● **SET OF TASKS**
**a)** In the forum thread about Aldi's North of Nowhere pale ale, which hops does the opening post name?
**b)** Using the forum thread about Aldi's North of Nowhere pale ale, state whether each statement agrees with it: (i) the opening poster could taste and smell plenty of hops; (ii) one poster has no Aldi nearby; (iii) the final poster intends to buy the beer again. Give yes or no for each, with the deciding words quoted.

● **EXTRACTED TEXT**
# Aldi North of nowhere pale ale



## trustyrusty

Hi, just trying a beer, sometimes you run out or nothing ready, or know what other beers taste like..

I thought I would have a go at these, 17.00 for 12.00, not a bad price. The recipe looks good in hops. Pacifica, green bullet and dr rudi. If I am totally honest I cannot taste or smell any hops and if I was a betting man I would say this is more a lager. Seems to have a crisp finish. Having said that is not a bad quaffer. I wonder if they think general public won't know what a pale ale is and just put a label on it that looks good. ... and is trendy.. cheers


----------



## Dave70

trustyrusty said:


> Hi, just trying a beer, sometimes you run out or nothing ready, or know what other beers taste like..
> 
> I thought I would have a go at these, 17.00 for 12.00, not a bad price. The recipe looks good in hops. Pacifica, green bullet and dr rudi. If I am totally honest* I cannot taste or smell any hops and if I was a betting man I would say this is more a lager.* Seems to have a crisp finish. Having said that is not a bad quaffer. I wonder if they think general public won't know what a pale ale is and just put a label on it that looks good. ... and is trendy.. cheers



My theory is all ALDI beers are third running party-gyle versions of some kind of Crown Lager clone with the secret ingredient being corn syrup. More of a conspiracy theory actually.


----------



## manticle

Made by lizards inside a holographic flat earth downloaded to your brain via pokemon go.

No Aldi down here so nothing of actual value to add.
Apologies


----------



## Phil McGuinness

ALDI's North of Nowhere Pale Ale just won Best Australian Style Pale Ale at the Aussie beer awards. Must be smart lizards.


----------



## Phil McGuinness

Link here - https://www.rasv.com.au/media/3306/2019-aiba-catalogue-of-results.pdf


----------



## Timbo

I’ve had that beer...how a beer that tastes like melon, using New Zealand bred hops wins gold “Classic Australian Pale Ale” is beyond me. I didn’t like it all. Was disappointed to see it beat coopers in that list which to me is the bona fide classic Aussie style pale ale.

Funny how nearly every alcoholic drink sold at ALDI is an “award winner”....


----------



## sp0rk

Timbo said:


> I’ve had that beer...how a beer that tastes like melon, using New Zealand bred hops wins gold “Classic Australian Pale Ale” is beyond me. I didn’t like it all. Was disappointed to see it beat coopers in that list which to me is the bona fide classic Aussie style pale ale.
> 
> Funny how nearly every alcoholic drink sold at ALDI is an “award winner”....


If it is judged that it fits the style guidelines, it will win an award
It doesn't have to be the best or tastiest beer, just has to fit the style guidelines


----------



## Timbo

sp0rk said:


> If it is judged that it fits the style guidelines, it will win an award
> It doesn't have to be the best or tastiest beer, just has to fit the style guidelines


I understand, and I’m obviously wrong, but a beer that originates from NZ, with NZ hops doesn’t scream classic Australian to me. If it falls under the guidelines, then I’ll happily disagree with them. From memory, it’s a super budget beer that’s less than $20 for 12 stubbies and it tasted like it. I take these things with a grain of salt!


----------



## davidcmilles50

Dissapointed with this beer. First time try... Too sweet, no noticeable hops taste, cheap and it tastes like it. Not buying this one again.


----------

● **RECORDS SHOWN**

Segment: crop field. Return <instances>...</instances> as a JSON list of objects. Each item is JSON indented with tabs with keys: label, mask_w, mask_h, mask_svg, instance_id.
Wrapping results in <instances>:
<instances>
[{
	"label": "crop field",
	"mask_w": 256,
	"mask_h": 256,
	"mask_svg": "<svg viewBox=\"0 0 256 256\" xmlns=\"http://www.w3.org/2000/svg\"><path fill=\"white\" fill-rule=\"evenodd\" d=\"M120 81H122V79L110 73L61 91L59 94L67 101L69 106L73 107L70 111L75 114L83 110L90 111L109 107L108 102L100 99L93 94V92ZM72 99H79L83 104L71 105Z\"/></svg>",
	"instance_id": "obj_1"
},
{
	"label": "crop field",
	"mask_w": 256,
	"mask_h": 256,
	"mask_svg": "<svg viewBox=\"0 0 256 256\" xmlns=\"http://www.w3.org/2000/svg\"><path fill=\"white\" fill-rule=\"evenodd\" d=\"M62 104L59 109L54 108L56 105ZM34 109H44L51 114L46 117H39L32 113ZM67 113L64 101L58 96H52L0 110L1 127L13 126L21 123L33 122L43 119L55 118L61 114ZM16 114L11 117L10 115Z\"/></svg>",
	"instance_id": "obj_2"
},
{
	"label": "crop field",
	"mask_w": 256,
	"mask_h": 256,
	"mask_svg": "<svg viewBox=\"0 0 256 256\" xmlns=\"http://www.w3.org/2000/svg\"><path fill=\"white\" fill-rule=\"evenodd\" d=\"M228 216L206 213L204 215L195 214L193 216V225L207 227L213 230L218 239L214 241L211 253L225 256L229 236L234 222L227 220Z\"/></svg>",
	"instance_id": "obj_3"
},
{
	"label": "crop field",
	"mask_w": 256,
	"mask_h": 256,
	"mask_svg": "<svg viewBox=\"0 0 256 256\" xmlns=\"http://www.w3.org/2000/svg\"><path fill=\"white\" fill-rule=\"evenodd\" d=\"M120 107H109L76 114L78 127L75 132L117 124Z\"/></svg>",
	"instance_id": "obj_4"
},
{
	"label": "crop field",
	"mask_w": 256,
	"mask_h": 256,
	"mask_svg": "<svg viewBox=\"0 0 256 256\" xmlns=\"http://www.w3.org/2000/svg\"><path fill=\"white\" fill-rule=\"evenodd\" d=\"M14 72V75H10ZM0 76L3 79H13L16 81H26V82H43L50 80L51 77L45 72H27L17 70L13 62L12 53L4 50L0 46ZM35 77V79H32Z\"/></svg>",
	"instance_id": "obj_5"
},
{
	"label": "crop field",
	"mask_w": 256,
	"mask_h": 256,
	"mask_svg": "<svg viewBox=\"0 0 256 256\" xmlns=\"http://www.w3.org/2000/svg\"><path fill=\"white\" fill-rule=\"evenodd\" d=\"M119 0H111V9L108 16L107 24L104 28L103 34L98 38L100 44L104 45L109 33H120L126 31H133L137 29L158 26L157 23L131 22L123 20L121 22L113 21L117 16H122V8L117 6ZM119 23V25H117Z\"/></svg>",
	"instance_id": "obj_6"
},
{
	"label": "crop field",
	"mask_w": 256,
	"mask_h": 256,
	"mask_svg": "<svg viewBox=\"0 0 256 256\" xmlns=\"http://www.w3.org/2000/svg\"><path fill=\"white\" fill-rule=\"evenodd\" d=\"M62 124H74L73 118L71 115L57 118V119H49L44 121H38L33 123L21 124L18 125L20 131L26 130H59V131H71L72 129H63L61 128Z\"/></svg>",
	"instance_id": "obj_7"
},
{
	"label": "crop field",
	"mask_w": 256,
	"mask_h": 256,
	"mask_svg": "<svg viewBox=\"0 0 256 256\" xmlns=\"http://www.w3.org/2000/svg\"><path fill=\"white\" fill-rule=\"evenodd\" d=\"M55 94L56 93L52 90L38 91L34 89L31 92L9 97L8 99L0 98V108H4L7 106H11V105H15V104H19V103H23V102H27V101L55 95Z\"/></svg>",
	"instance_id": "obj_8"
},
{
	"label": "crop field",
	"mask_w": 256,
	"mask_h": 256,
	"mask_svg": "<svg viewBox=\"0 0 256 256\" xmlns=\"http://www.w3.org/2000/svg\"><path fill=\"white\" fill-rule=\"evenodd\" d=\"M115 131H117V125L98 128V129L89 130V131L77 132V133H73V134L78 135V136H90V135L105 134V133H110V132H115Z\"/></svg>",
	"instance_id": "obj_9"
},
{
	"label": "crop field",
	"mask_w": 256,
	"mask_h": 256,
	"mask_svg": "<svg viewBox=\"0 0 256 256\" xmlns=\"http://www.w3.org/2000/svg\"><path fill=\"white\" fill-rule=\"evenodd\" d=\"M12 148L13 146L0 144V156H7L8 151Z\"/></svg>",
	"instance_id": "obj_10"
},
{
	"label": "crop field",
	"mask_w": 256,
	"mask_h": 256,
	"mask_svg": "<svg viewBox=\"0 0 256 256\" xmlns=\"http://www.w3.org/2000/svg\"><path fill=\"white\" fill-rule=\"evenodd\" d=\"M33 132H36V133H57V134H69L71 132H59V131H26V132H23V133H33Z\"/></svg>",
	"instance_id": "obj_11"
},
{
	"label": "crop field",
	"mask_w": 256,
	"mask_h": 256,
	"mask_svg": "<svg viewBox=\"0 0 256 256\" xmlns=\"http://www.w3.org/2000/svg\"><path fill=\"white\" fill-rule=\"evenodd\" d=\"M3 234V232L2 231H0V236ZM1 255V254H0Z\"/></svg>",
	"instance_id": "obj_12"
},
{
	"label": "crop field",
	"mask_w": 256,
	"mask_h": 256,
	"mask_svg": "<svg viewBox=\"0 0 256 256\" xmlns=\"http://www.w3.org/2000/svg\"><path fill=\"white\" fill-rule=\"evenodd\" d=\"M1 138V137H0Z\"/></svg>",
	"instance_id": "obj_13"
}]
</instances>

● **RESULTS BY TASK**
**a)** Pacifica, green bullet and dr rudi.

**b)**
(i) No: "I cannot taste or smell any hops"
(ii) Yes: "No Aldi down here"
(iii) No: "Not buying this one again."